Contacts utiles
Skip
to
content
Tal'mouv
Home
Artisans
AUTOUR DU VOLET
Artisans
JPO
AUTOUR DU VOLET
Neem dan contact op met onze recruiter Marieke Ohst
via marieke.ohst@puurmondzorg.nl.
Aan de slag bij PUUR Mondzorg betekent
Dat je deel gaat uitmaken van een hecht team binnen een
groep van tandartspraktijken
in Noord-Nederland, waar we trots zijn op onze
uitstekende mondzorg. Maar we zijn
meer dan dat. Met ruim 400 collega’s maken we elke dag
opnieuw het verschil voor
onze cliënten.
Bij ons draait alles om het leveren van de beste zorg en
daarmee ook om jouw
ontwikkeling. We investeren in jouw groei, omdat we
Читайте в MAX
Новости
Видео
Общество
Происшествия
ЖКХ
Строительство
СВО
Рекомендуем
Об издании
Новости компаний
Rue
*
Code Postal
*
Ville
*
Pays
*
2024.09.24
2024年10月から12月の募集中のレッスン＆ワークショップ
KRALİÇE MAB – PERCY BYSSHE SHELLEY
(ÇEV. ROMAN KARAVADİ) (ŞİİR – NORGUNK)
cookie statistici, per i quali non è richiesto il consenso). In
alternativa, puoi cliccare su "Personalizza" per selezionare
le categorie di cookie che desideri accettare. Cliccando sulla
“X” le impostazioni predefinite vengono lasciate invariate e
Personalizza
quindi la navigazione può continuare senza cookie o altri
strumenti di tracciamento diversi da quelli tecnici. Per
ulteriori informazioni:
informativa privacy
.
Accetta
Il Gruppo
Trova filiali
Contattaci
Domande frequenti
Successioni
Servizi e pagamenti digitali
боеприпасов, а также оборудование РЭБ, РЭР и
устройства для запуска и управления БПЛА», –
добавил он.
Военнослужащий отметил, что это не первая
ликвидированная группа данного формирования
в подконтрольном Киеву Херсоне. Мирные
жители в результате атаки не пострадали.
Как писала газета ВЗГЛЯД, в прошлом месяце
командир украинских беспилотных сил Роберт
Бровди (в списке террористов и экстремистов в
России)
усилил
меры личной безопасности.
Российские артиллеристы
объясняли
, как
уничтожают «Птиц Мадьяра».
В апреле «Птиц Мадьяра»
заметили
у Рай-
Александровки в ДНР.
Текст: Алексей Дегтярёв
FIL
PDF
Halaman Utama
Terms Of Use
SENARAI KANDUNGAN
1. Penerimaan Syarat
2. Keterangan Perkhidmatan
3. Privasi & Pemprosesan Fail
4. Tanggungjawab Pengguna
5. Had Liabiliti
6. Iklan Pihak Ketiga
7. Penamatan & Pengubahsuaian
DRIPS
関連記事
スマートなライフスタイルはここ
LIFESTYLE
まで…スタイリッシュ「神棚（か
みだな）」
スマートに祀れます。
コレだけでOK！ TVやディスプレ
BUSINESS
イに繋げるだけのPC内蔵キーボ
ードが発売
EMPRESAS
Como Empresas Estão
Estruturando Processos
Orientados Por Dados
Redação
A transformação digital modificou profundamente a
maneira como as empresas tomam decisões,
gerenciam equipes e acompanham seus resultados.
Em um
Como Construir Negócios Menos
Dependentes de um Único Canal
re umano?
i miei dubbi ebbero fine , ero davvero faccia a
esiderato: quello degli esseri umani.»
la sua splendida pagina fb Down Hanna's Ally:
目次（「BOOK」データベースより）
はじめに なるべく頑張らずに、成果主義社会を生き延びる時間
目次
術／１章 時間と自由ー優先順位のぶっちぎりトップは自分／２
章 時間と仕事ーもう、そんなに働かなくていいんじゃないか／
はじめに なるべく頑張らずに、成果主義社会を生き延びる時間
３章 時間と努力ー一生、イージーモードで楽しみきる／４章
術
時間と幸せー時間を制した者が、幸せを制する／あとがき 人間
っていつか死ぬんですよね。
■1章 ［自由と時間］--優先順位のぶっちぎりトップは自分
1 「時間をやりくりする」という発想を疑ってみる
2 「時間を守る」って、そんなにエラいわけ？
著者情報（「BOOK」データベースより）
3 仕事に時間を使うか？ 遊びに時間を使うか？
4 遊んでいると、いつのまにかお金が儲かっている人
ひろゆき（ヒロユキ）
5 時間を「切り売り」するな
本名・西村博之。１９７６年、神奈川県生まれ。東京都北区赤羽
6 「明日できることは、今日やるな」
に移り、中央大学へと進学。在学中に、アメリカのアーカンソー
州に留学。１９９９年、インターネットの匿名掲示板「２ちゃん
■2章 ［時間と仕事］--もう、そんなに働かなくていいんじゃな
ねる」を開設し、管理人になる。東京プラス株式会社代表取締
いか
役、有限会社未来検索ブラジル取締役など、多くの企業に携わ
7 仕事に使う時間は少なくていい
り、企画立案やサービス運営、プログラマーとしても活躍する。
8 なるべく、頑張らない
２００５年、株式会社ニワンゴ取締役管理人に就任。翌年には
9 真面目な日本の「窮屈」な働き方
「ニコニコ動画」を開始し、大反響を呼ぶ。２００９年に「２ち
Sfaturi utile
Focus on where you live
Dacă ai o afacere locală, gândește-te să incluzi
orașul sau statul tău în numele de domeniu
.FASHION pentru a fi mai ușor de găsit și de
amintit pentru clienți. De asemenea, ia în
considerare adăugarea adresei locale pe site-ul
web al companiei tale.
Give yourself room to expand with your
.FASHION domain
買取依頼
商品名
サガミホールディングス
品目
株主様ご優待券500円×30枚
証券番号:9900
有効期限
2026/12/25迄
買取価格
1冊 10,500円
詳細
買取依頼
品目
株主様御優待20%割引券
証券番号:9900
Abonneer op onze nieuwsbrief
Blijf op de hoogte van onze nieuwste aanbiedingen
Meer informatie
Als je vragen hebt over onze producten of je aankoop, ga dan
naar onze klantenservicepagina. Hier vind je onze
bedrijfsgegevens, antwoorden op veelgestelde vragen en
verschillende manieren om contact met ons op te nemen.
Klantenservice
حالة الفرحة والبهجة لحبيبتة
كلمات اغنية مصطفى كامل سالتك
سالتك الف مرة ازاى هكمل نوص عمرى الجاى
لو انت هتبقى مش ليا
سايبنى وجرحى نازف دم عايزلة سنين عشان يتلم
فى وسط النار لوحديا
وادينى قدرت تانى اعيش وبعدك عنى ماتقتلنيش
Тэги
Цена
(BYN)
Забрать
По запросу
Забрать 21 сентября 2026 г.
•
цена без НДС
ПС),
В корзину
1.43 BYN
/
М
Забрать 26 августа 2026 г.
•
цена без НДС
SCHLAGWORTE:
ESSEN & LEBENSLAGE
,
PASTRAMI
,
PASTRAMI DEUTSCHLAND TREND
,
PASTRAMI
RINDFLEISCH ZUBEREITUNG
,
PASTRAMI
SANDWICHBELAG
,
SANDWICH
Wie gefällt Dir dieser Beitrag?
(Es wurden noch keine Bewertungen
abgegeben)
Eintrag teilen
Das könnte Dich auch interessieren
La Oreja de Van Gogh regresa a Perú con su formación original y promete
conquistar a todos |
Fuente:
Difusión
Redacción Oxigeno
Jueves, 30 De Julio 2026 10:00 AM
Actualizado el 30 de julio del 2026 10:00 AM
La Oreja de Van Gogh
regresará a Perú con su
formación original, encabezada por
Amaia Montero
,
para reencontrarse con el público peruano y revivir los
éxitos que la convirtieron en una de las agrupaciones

++++++

What the task requires >>
Among the records, find each line where the word "Мадьяра" occurs, and copy it.

Reply to the task >>
уничтожают «Птиц Мадьяра».
В апреле «Птиц Мадьяра»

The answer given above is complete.